DATA RECORDS Start Marker
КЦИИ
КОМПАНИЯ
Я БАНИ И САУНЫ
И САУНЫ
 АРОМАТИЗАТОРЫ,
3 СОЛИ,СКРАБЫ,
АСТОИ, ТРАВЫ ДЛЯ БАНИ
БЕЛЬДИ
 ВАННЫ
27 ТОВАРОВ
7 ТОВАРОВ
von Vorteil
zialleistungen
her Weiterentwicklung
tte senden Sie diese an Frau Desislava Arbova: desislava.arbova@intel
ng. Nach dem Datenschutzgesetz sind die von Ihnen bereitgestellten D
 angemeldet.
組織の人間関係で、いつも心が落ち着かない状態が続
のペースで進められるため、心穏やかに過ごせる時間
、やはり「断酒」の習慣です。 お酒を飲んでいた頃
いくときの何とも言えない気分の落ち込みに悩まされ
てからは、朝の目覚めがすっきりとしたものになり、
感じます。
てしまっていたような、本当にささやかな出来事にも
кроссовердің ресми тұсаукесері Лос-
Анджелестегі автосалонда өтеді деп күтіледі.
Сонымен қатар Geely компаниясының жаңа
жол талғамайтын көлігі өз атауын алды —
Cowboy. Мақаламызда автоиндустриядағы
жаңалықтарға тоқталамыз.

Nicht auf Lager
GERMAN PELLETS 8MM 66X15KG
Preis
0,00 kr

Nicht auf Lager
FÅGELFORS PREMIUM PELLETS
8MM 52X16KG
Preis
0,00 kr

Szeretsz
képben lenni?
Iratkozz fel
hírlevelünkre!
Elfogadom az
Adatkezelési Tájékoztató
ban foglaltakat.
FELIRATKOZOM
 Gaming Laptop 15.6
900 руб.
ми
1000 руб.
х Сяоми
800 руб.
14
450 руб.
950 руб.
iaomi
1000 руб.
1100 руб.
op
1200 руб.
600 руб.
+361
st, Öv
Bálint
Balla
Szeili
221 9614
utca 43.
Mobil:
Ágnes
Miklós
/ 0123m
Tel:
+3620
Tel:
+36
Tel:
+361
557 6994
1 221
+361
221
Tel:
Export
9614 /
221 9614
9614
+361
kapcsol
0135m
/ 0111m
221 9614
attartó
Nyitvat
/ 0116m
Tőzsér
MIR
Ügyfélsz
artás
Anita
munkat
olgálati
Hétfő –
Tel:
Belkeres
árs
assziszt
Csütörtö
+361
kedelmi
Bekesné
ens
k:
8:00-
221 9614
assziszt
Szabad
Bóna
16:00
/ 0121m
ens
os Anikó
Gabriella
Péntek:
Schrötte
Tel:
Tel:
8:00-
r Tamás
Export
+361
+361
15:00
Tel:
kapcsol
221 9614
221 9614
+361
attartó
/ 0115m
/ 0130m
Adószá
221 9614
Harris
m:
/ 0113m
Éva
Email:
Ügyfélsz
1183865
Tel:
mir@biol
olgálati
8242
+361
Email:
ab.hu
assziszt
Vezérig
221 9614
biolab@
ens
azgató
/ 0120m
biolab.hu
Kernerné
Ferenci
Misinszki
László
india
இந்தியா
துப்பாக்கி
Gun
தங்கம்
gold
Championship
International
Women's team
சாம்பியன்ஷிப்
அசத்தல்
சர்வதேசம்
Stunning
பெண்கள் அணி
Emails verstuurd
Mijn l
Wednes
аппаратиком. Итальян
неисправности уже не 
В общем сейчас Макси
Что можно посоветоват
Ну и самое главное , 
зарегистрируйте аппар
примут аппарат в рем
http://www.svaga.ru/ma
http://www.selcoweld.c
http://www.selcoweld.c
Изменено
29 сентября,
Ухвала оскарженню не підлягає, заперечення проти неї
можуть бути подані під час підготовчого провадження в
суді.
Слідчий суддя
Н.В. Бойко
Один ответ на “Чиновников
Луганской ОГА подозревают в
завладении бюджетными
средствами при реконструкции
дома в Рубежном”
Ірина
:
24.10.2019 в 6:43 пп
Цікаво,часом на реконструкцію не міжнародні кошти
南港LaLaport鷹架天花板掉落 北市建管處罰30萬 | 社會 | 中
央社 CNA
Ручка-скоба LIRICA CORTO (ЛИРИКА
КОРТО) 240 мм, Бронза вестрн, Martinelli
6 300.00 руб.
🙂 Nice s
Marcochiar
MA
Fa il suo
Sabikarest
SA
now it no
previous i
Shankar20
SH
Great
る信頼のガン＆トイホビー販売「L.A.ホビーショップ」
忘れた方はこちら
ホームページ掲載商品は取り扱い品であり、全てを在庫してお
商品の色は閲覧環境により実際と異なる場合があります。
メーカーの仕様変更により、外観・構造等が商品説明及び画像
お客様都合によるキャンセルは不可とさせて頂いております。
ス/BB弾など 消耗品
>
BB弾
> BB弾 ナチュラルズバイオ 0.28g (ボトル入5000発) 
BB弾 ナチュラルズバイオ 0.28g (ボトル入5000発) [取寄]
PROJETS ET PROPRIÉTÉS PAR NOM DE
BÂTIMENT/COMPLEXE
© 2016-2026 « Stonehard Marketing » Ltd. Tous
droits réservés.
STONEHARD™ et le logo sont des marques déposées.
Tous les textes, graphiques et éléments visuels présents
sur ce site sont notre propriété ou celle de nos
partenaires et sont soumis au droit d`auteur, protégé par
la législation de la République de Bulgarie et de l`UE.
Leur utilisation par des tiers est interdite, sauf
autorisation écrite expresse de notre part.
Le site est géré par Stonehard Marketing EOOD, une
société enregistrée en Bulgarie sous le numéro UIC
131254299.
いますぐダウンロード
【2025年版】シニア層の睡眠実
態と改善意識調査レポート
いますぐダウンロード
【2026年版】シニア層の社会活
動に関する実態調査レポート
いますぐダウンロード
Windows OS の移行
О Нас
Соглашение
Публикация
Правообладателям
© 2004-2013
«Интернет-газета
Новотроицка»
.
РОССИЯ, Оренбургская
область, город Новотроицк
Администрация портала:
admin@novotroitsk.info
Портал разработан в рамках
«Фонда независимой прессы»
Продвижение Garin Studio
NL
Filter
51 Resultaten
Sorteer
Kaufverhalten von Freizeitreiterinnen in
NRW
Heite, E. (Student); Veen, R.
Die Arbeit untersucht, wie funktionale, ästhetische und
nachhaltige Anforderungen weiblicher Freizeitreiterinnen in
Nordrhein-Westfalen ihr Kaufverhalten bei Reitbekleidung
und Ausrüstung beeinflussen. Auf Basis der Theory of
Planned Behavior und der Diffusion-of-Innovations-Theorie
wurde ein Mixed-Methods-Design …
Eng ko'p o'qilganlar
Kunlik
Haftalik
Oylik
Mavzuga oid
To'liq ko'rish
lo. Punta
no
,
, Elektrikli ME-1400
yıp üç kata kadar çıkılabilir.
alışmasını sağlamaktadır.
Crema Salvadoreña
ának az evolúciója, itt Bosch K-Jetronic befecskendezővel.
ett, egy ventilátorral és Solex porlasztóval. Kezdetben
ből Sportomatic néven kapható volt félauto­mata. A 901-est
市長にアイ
DATA RECORDS End Marker
## PROBLEM REQUIREMENTS
If a line above holds "sont", count it; say how many such lines there are and nothing else.

## ANSWER BOX
3